HOUSTON — Drivers who use handicapped parking spaces who aren’t disabled better think twice the next time they decide to park their cars in one of the spots.
The city of Houston has an army of volunteers looking for violators.
The volunteers are ready to make you pay big bucks if you get caught.
On a rainy day, the most coveted spots in any parking lot are the ones closest to the front door. You would think that most drivers know the marked handicapped spaces are reserved for people who need them.
“Parking in it for just a minute is hurting someone else,” Maria Irshad said.
Irshad, who’s a director with Park Houston, said with only 35 compliance officers it’s hard to catch all the violators.
“When someone parks at a space without that placard, they think it’s just a minute. You know, ‘I’m just going in. I’m going to go to the ATM for just a minute. I’m just going to be in and out real fast,’ but what they don’t realize is that there’s limited spaces and someone who really needs that space comes along and they don’t have access to it,” Irshad said.
The city has a secret weapon.
More than 400 people make up the Disabled Parking Volunteer Program. They’ve been trained and are authorized to issue parking citations to cars that are parked in handicapped spaces without a visible handicap placard.
“They will take their ticket book out with them when maybe they’re at the grocery store or when they’re out shopping, just running errands and if they find someone in violation they’ll give them a citation,” Irshad said.
The volunteers are also making sure the hatched-off accessible aisle is clear.
Last year, they issued more than 9,800 parking citations, each one costing drivers $500 bucks.

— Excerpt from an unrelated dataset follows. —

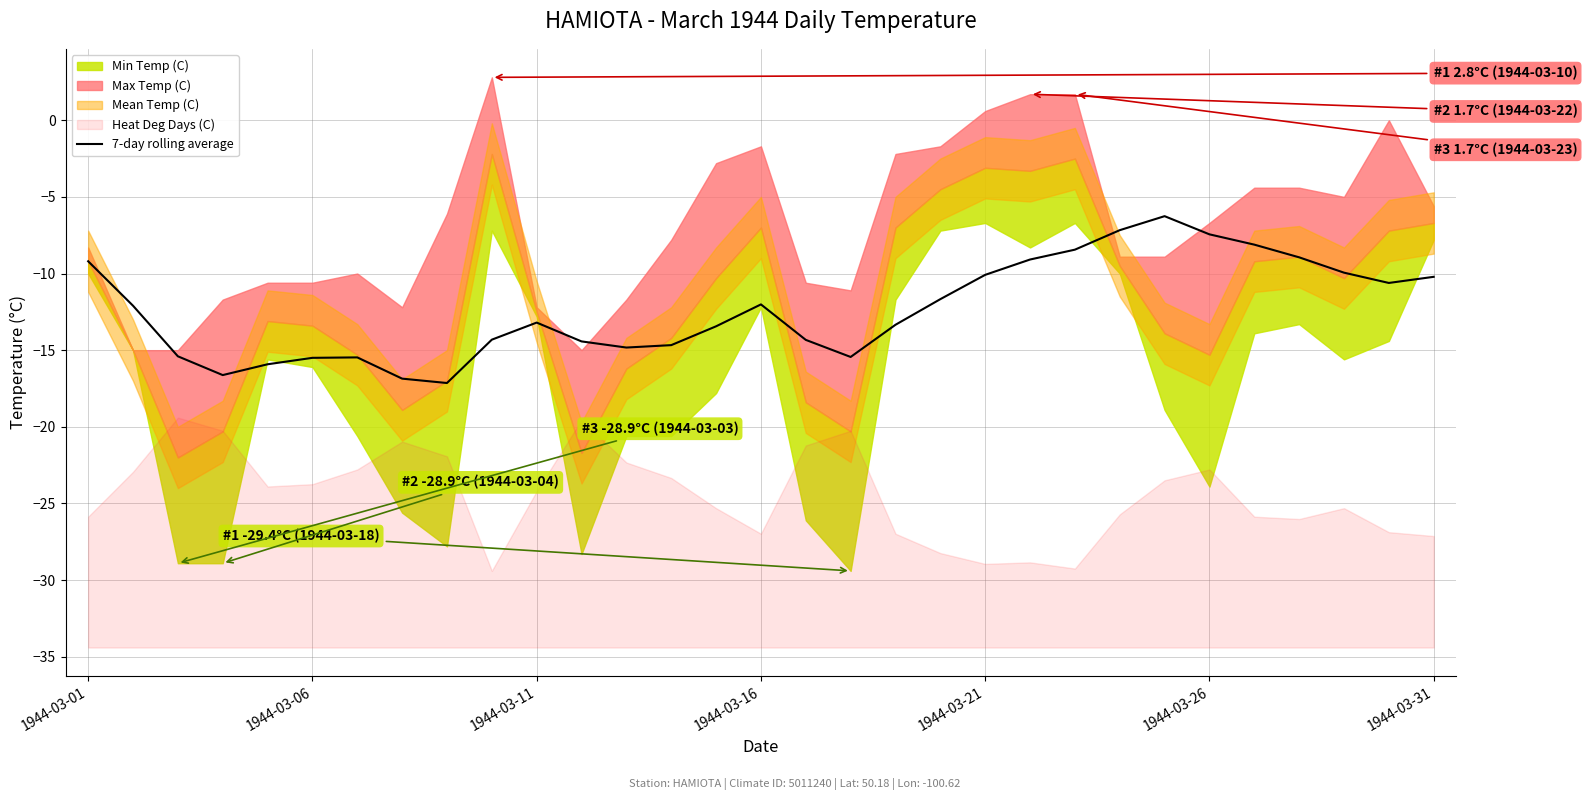

What is the highest value of the 7-day rolling average series?

-6.3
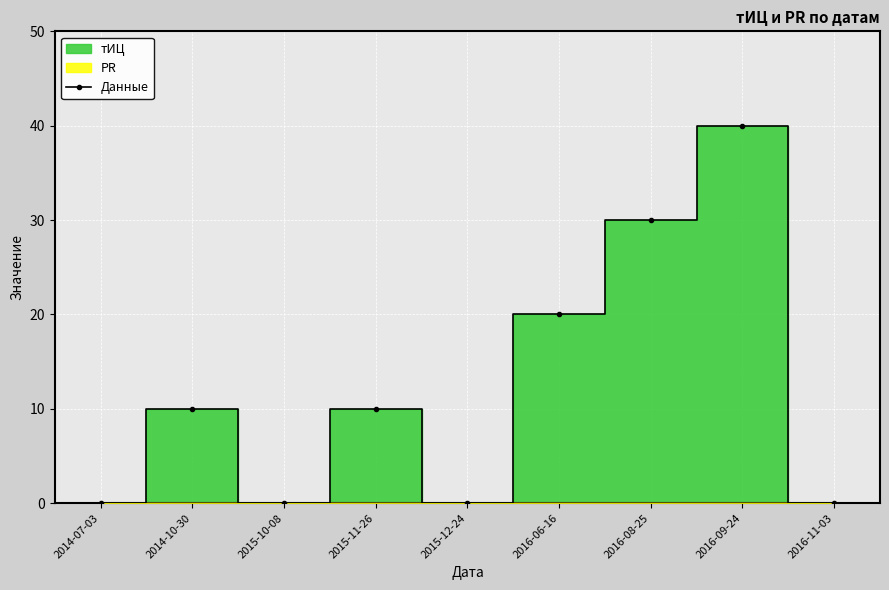

At which category does the chart reach its peak across all series?

2016-09-24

Irshad said, that to the volunteers, catching able drivers abusing disabled spots is near and dear to their hearts.
“They do it on their own time. A lot of them have a personal stake in accessible parking. It may be someone in their family. It may be themselves that need the parking space,” Irshad said.
The city is now recruiting more volunteers to join the program. They’re hosting training sessions twice a month.